Nuage et plume ainsi cristallisés, au sortir du palais s’actualisant dessus la page, pourvoient mon âme des idéales senteurs. Ma chambre se revêt des notes d’ylang-ylang, de bergamote et de jasmin aux rythmes divers de la plume parcourant, reprenant, l’air entendu sur le nuage devenu page. Il en ressort mon paysage du soir, tout d’or vêtu.
« Réunir les preuves. »
Ayant pris part dès le matin à l’enquête autour de quoi je suis mobilisé pour plusieurs jours, il m’apparaît à cette heure que ma condition d’être humain se fonde sur la fermeté conséquente – et subséquente à l’ordre de la nature. De là résulte notre obéissance, je crois ; moi-même, sous les ordres du juge et attaché à réunir les preuves.
Tandis que la transition vers les ombres bleues occupe l’air que nous respirons et dont le chant de nature célèbre la merveille, la plume conçoit des plages de silence à l’horizon de quoi le Soleil entend se coucher dans ses draps d’Océan ; le temps pour elle, la plume, d’évoquer la gradation du paysage, le cycle des jours qui nous offre son Bouquet de Firmaments.
3
Je ne me regarde pas lire. L’affaire exige de moi une prise directe avec la réalité, constamment. Ce peut être l’affaire qui me concerne en cette période, dans le cadre de mon travail au Bureau des Douanes. Ce peut être l’affaire du poème. Dans les deux cas, je lis. Mon seul miroir étant l’écriture, j’analyse les signes, qui sont tantôt les mots des témoignages rapportés sur plusieurs pages du dossier dont on me confia la responsabilité, tantôt les dessins des nuages auprès de qui souvent la plume se rend afin d'en retenir les ballades, interprétées ensuite par la parole du Chœur des Muses. Je procède ainsi à dessein de transcrire ; une lecture donc, réalisée en amont, grâce à quoi s’opère un cycle rythmique où je n’apparais pas, seulement à titre de témoin majeur, soit lorsqu’on me convoque pour agir, d’abord dans le cadre de l’instruction du dossier, ensuite, à cette heure où je suis rentré chez moi, dans le confort d’une chambre avec vue sur la Montagne-qui-parle me donnant lieu d’être à la prosodie.

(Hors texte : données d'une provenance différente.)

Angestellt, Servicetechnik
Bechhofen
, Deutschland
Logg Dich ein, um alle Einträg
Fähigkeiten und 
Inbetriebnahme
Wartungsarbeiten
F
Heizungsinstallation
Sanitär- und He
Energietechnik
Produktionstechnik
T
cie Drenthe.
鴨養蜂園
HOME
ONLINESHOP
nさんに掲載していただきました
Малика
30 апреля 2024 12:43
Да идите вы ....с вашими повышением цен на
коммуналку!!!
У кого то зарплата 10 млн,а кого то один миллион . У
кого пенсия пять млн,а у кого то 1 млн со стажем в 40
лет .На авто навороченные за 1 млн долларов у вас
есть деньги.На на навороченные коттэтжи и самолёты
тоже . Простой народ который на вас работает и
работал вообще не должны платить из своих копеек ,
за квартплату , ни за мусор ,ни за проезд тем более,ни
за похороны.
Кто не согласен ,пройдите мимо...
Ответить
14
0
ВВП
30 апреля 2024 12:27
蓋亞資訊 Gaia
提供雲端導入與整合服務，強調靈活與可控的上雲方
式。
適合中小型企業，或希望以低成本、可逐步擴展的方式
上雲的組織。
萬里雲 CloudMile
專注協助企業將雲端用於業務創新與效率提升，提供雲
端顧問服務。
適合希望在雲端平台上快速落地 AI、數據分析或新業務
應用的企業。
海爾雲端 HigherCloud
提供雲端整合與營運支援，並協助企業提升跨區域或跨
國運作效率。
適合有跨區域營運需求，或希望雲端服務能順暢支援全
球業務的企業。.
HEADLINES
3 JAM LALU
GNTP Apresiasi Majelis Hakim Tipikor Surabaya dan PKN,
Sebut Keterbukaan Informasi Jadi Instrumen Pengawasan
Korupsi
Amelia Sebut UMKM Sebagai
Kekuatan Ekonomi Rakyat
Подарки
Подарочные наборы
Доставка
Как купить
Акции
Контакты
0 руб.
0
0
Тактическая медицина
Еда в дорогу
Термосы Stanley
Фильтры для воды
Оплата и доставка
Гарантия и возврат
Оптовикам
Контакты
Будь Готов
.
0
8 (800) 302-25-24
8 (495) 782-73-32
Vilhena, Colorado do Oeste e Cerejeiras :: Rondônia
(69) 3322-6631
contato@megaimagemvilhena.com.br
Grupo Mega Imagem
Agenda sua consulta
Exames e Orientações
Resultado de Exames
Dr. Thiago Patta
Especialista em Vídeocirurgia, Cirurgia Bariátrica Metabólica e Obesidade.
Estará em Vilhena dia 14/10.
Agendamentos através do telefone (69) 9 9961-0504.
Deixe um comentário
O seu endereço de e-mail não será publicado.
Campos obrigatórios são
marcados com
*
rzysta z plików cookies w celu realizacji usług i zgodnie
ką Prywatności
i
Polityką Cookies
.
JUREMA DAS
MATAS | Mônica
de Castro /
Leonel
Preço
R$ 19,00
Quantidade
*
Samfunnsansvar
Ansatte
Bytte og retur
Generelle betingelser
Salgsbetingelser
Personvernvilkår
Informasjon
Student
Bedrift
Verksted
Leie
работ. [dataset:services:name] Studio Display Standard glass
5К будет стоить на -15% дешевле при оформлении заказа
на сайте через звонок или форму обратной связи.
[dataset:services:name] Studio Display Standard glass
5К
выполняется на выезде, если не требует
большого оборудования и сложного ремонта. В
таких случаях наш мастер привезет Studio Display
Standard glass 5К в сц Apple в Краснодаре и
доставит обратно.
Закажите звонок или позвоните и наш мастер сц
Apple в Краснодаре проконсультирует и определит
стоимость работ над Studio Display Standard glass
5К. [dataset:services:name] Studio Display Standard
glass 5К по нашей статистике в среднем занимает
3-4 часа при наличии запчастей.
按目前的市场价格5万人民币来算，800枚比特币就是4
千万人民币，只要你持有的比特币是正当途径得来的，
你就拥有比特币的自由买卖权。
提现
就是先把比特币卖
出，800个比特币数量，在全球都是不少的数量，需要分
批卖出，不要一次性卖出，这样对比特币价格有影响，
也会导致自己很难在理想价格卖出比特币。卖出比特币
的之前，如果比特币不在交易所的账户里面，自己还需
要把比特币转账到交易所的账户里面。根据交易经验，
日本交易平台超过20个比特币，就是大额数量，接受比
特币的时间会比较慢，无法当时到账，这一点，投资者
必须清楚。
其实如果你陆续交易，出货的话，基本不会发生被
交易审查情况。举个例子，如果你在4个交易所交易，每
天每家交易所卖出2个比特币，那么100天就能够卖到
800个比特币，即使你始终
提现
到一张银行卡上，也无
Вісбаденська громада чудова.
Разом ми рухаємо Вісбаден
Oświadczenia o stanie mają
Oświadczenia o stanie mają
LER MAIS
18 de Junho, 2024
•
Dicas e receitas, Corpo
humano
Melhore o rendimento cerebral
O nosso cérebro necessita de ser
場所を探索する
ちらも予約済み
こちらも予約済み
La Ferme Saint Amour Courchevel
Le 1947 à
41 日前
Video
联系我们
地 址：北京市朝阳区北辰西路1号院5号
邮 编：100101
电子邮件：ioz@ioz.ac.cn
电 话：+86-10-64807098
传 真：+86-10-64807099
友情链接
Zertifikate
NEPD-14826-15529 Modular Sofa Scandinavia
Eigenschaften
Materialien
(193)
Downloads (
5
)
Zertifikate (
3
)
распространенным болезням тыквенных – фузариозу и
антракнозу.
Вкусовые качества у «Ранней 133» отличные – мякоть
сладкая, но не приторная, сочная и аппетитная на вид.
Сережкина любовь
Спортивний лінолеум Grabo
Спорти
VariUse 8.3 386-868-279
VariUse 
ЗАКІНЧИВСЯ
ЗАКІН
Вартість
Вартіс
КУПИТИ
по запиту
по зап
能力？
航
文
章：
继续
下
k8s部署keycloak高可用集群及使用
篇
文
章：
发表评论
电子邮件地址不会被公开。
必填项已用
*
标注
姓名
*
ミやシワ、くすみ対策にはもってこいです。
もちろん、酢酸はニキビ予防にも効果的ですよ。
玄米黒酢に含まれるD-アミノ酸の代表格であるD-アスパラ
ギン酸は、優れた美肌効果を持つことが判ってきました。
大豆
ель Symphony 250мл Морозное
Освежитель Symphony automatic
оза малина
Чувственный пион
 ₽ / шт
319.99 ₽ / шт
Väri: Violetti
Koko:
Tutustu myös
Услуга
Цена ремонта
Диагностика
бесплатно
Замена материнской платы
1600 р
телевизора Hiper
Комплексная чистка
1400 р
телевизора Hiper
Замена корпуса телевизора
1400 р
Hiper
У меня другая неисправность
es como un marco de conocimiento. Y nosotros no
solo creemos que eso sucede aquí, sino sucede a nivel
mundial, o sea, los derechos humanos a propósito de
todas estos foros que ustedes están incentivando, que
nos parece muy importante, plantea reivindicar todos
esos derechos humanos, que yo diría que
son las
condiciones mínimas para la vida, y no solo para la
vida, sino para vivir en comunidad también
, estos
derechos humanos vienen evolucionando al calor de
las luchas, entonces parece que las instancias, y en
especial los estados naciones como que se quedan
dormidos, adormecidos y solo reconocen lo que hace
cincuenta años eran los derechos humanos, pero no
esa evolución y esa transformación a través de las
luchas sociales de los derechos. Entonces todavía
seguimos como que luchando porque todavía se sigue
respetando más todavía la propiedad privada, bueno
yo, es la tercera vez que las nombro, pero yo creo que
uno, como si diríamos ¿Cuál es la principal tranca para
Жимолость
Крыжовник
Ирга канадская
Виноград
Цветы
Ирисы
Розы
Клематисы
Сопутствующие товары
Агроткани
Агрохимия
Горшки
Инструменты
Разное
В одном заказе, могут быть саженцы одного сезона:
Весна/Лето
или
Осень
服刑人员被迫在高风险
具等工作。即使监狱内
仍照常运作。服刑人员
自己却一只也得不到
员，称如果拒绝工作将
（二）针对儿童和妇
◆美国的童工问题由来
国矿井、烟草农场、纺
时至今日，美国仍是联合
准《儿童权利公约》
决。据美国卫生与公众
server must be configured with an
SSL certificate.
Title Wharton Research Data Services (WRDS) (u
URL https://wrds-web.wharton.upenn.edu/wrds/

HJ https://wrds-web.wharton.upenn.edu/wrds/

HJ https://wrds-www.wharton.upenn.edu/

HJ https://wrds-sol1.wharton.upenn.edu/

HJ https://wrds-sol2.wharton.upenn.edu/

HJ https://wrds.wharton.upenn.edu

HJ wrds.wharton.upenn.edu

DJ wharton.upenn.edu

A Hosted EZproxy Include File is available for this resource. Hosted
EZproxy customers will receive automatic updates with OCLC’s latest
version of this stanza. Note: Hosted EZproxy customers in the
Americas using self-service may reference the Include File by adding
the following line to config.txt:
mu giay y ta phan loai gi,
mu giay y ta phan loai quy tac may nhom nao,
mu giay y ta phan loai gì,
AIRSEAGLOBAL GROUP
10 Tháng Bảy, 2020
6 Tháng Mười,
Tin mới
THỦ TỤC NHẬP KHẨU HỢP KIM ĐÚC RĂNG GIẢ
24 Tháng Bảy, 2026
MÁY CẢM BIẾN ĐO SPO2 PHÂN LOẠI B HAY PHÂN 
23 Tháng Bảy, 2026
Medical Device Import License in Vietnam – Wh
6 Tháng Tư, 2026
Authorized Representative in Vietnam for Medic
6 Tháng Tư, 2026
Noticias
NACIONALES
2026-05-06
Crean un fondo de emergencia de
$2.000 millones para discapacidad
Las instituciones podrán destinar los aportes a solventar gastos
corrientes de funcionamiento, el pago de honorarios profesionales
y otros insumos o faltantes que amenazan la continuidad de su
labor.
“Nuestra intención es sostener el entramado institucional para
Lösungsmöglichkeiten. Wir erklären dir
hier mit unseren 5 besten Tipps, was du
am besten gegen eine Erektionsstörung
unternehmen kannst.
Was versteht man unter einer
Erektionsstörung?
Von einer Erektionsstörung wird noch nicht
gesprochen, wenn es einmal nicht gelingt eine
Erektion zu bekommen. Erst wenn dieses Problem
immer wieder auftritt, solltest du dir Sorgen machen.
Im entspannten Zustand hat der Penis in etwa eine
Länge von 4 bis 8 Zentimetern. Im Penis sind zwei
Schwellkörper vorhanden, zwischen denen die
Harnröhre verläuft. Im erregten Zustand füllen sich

De fait, il m’est loisible de demeurer acteur de ma vie, j’entends par là même demeurer sujet conscient et agissant au service du Beau, du Bien et du Vrai. Le principe de réalité m’oblige chaque seconde ; je l’applique. Mû par l’absolue confiance que la raison éclaire et dirige, j’acte, veillant au juste procès de mon existence. Rien d’insidieux. Rien de faux. Je suis, à mon devoir d’être humain, voué.
« Éclaircissez cette affaire, Lieutenant. »
On m’ordonna d’enquêter d’après une fausse déclaration survenue à l’aéroport de K. J’assume l’importance de mon statut. Le sens du mot redoute est comparable au sens qui définit mon statut ; et par le phénomène de l’abnégation, j’appartiens exclusivement à ses lois, à ses pierres.
Je m’inscris avec fermeté dans la procédure qui engage nos services, à seule fin de justice. De même que le poème conçu par la plume me situe au degré optimal du jour et de son économie.
J’écris souvent après le travail pour actualiser la tâche ou pour la mettre en musique sur le mode de la versification ou sur celui de la prose, à l’heure des murmures du Grand Fleuve et de la Forêt, lorsque l’Azur leur fait apparaître la Beauté du Soir, les Constellations – spectacle majestueux que la Montagne-qui-parle transmue en chant, ce chant dont mainte strophe ou maint paragraphe est à la plume confié sous le sceau de la Parole du Nuage.